(Spatial grounding data)
*** Begin section ***

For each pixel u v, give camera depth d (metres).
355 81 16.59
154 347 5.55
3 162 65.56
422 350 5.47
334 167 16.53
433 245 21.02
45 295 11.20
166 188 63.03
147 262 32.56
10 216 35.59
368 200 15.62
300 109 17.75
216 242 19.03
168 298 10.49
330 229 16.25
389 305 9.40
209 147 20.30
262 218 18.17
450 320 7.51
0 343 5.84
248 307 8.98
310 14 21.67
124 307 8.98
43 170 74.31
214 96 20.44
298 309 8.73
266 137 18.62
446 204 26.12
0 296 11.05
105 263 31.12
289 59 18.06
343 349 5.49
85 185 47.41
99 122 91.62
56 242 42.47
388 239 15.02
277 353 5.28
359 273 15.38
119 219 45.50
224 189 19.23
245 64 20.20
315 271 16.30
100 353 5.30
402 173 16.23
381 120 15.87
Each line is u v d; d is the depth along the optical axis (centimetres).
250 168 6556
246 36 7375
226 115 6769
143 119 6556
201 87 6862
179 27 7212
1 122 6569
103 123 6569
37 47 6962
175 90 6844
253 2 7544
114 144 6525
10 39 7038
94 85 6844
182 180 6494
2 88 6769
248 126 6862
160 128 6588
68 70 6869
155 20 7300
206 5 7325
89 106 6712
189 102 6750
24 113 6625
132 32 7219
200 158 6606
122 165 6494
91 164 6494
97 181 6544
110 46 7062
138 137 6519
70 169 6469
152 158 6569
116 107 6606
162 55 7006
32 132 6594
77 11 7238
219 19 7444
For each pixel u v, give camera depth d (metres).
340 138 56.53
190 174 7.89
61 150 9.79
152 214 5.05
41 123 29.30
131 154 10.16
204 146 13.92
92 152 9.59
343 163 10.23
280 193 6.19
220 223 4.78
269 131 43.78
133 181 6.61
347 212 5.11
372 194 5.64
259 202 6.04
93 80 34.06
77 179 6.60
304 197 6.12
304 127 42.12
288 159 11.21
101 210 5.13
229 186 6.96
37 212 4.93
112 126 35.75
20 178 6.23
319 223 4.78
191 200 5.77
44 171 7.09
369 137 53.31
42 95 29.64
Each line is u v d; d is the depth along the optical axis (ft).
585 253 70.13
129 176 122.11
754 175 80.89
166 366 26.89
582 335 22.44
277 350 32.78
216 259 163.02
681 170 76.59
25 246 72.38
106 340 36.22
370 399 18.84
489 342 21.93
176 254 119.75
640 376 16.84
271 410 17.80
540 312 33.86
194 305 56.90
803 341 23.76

*** End section ***
*** Begin section ***

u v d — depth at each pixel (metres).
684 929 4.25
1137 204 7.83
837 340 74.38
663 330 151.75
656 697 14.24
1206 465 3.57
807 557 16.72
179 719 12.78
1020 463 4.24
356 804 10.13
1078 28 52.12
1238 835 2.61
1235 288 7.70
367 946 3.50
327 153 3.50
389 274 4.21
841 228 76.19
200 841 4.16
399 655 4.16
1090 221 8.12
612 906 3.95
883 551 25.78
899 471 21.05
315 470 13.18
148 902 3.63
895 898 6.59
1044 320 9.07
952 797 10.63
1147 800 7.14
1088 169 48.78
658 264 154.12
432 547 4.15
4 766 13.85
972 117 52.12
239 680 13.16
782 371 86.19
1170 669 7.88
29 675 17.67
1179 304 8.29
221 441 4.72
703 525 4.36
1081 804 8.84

*** End section ***

▶ Description of the task
Copy out every line from the records that has the word "axis".

▶ Completed task
Each line is u v d; d is the depth along the optical axis (centimetres).
Each line is u v d; d is the depth along the optical axis (ft).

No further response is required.